Data to process.
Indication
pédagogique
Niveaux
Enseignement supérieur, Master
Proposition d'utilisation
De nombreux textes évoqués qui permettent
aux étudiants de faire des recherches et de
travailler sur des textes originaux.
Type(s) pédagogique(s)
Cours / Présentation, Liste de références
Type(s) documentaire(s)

What is being asked. Reproduce the text of every item above word for word, keeping each line as it appears.

Answer for this exercise.
Indication
pédagogique
Niveaux
Enseignement supérieur, Master
Proposition d'utilisation
De nombreux textes évoqués qui permettent
aux étudiants de faire des recherches et de
travailler sur des textes originaux.
Type(s) pédagogique(s)
Cours / Présentation, Liste de références
Type(s) documentaire(s)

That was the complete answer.